Many couples worry if they do not experience simultaneous orgasm or 'come together'. But coming together isn't necessary in order to have a good and enjoyable sex life. Love-making doesn't have to be synchronized like a machine and remember, it's not the movies! It's true that for some couples, simultaneous orgasm marks the peak of sexual satisfaction. But others find greater satisfaction in experiencing their own and their partner's climax separately.

8. Feeling under pressure

Don't be pressurised into having sex for the first time before you're really ready. Young people are often made to feel boring, immature and unattractive if they do not become sexually active. It's true that people do start having sex younger these days but, on average, it actually occurs a good deal later than most people imagine.

The most recent National Survey of Sexual Attitudes and Lifestyles reported that a quarter of women and nearly a third of men have sex before the age of 16. But this still means that the vast majority – three-quarters of women and two-thirds of men – do not.

Research also suggests that people who delay losing their virginity until their late teens are more likely to have an enjoyable and memorable experience. Their decisions are more likely to be based on feelings of love and romance.

9. If you don't enjoy sex at first

Sex is like a lot of things in life – it tends to get better with time and practice. But we expect a lot more today than our grandparents did. This is creating a new kind of pressure on people to perform – especially on people who are starting out. It can even make sex feel more like work than pleasure. Because no two couples are alike, good sex is often a matter of trial and error.

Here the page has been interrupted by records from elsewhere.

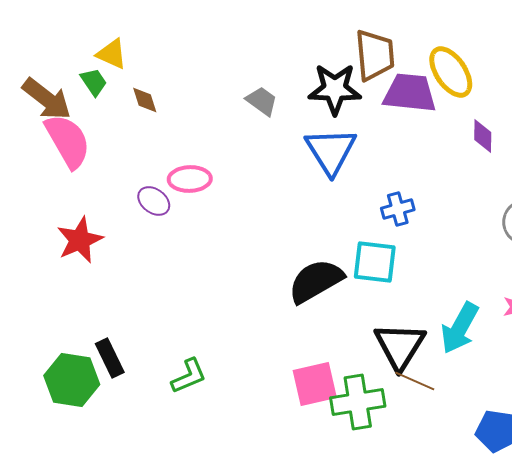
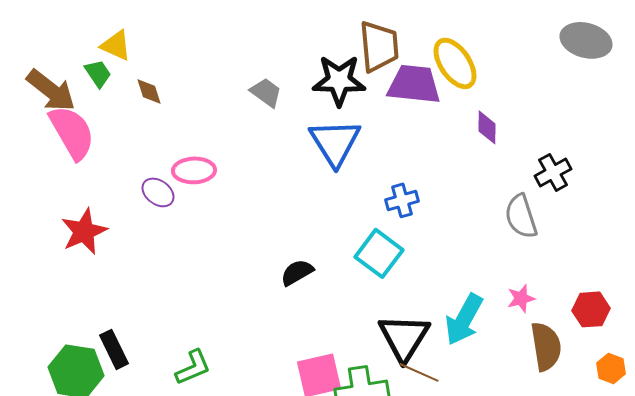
cyan square: (375, 262) -> (379, 253), turned 30
black semicircle: (316, 281) -> (297, 272), moved, size x0.6

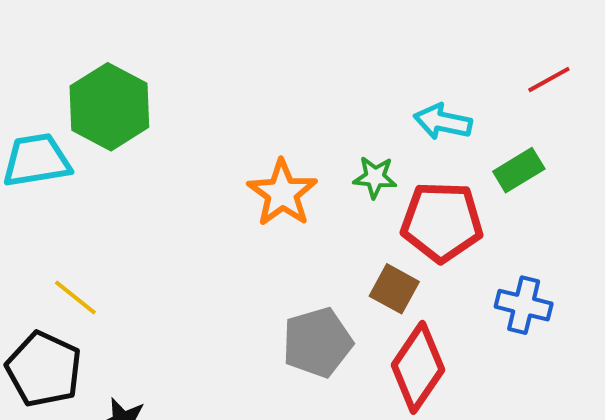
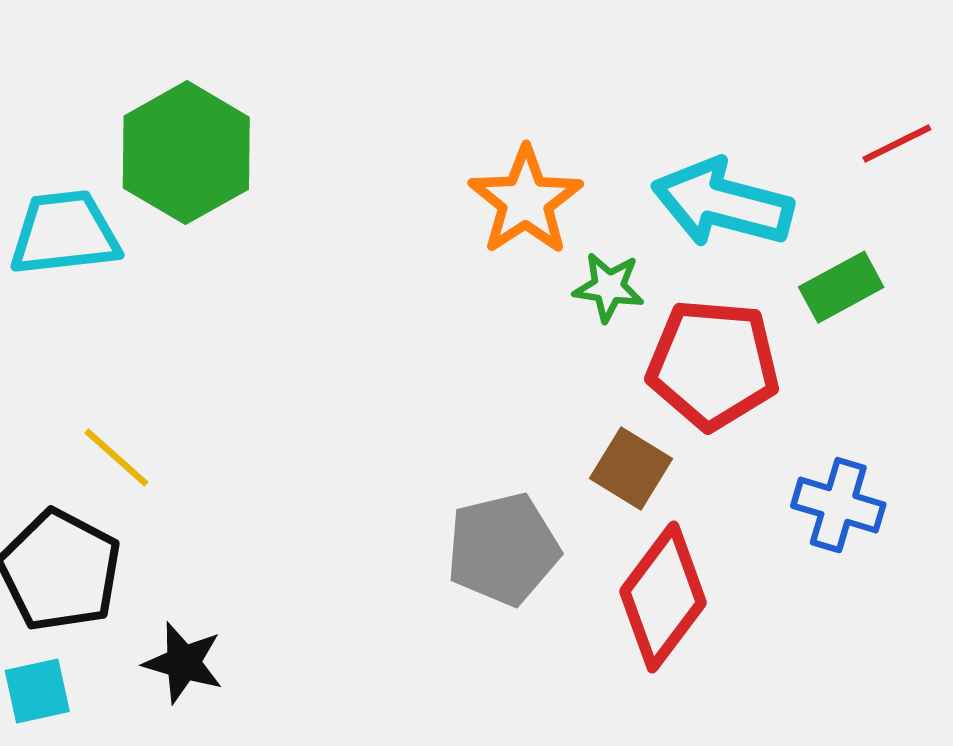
cyan arrow: (443, 122) -> (722, 203), size x1.5
orange star: (282, 193) -> (526, 201), moved

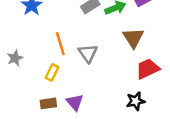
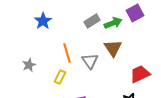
brown triangle: (133, 38) -> (113, 48), moved

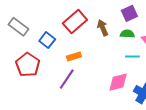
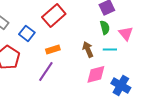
brown arrow: (103, 28) -> (88, 49), moved
green semicircle: (127, 34) -> (105, 27), turned 72

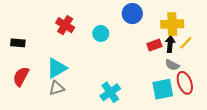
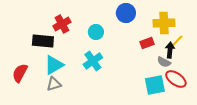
red cross: (65, 25) -> (62, 24), turned 30
black rectangle: (18, 43) -> (43, 41), moved, size x1.5
black arrow: (170, 44) -> (170, 50), moved
red ellipse: (185, 83) -> (176, 79), turned -35
cyan cross: (110, 92) -> (93, 61), moved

As a first step towards good sex, we all need to find out what our partners really like. A good lover is not just someone who knows what to do – but what to ask too. Sex is about talking as well as doing. Sexual technique is clearly important, but it's not everything. We're not machines programmed to reach orgasm at the touch of a button, but individuals, each with our own emotional needs and wants. Be sure that what you are doing sexually is something you are happy doing, and that you are not being pressured into things you are not comfortable with.

10. You think you're gay or lesbian

It is common for both boys and girls to ask themselves if they are gay and to wonder about their own sexuality. But it is only through the slow process of sexual development that an individual learns and recognizes his or her sexual preferences.

Being gay, lesbian or bisexual is not a disorder or an abnormality; like heterosexuality, they are legitimate sexual identities. But there are no universal guidelines to identify heterosexual, gay, lesbian or bisexual identities. They are just words that we use to define our own – or others' – sexual identities and you don't have to use these words to describe your sexual orientation if you don't want to.

It's worth remembering that, while some people are sure they're gay from an early age, others only discover it later in life. Teenage sexual experimentation is common and a few casual encounters with someone of the same sex would not necessarily mean you are gay – even if it included kissing and perhaps masturbation. Also, fantasising about someone of the same sex doesn't necessarily mean you are gay.

There's no right way to work out exactly what your feelings are, just try to be patient and pay attention to your feelings and sexual urges and eventually you will be able to work it out for yourself.

For more help with these issues, see the articles coming out: do you think you might be gay? which has a great list of websites, further reading and organisations that can offer help and support, and girls who like boys… and girls: being bisexual.

Boys often worry that they may be gay if they are still virgins at the age of 18. But there is absolutely nothing wrong with being a virgin at any age – male or female.